One analysis of TAED indicates that among branches with KA/KS rate ratios > 1, only 3% of synonymous sites had mutated compared with 10% on the average branch in the database. This is consistent with the notion that episodes of adaptive evolution can be lost in long branches, as these are combined with prior and/or subsequent episodes characterized by lower KA/KS rate ratios characteristic of functional constancy. As more genes are sequenced from more species, the greater articulation of trees will not only increase the accuracy of sequence reconstructions, but will also allow us to detect new examples of functional change that are buried in long branches.

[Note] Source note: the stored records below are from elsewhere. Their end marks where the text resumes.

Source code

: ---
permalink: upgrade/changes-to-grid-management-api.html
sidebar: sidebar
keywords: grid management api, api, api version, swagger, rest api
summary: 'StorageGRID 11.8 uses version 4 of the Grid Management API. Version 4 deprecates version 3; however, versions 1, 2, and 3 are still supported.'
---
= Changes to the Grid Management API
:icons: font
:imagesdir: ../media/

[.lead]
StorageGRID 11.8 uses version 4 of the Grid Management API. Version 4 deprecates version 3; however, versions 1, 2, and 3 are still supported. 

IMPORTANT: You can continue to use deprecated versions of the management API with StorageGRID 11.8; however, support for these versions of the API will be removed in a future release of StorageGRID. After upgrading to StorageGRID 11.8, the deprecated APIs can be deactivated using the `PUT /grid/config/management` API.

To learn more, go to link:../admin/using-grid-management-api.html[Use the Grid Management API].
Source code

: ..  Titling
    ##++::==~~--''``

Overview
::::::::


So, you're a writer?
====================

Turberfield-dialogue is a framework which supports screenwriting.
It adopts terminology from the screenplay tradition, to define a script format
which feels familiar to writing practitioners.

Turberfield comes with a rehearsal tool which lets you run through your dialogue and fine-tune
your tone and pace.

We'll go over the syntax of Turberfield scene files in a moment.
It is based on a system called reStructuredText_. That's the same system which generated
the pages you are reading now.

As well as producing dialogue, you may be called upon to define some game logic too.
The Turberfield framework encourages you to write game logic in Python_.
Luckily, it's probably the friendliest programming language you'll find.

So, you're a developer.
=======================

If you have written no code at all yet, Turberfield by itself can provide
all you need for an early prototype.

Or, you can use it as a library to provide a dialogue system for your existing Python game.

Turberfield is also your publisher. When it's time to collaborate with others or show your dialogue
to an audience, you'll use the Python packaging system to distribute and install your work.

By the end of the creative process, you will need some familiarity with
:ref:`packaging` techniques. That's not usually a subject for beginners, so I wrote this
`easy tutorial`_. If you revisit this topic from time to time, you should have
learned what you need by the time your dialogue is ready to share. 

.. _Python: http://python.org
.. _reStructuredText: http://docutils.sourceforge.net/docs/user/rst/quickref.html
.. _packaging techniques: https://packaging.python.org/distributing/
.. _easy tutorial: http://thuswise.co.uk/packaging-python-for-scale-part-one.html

At a biological level, the dataset generated here can be mined to provide global pictures of how evolution has occurred. Correlation of data in this database with that in other functional databases will enable a leap from genotype to organismal phenotype. Further, the dataset provides a resource for experimentalists interested in specific genes. The high KA/KS rate ratio in leptin in a branch connecting primates with rodents may have been a useful predictor of change of function for pharmaceutical companies interested in the mouse model of leptin for human obesity. For the experimentalist, mutations occurring along putatively adaptive branches can be assayed for functional importance in systems of interest.

Finally, this database represents a growing framework for the study of adaptive evolution. As datasets become available, changes in gene expression, alternative splicing patterns, imprinting patterns, recombination events and other molecular mechanisms of adaptation will be added to this database in a phylogenetic perspective. The ultimate goal is a dynamic resource depicting candidate molecular events that are responsible for phenotypic differences between closely related species.

Materials and methods

Starting with the Master Catalog [14] (version 1.1 derived from GenBank release 113; free of charge for academic users through [21]), KA/KS rate ratios were reconstructed database-wide for each ancestral branch in every evolutionary tree containing genes from the Chordata and the Embryophyta. This analysis was restricted to these organisms because there is less evidence for codon and GC-content biases which complicate the accurate calculation of KS. The Master Catalog uses multiple sequence alignments generated from Clustal W and neighbor-joining trees, both derived from protein sequences. Because the Master Catalog is based on an analysis of nuclear families, rather than extended families, these inexpensive tools generate acceptable multiple sequence alignments.

KA/KS values were calculated for branches on an evolutionary tree between nodes using the method of Li and Pamilo and Bianchi [3,4,5] modified to allow full treatment of probabilistic ancestral sequences [26]. Reconstruction of ancestral sequences was done using the Fitch maximum parsimony methodology [27]. While reconstructed ancestral sequences contain ambiguities, using probabilistic ancestral sequences takes this into account (by weighting ambiguous positions according to their probabilities) and allows us to construct a model of evolutionary history that is robust. Two cut-offs were used to identify 'interesting' values for the KA/KS rate ratio, 1 and 0.6. Separate databases were constructed for each cut-off. The resulting dataset is freely available for further analysis at [20].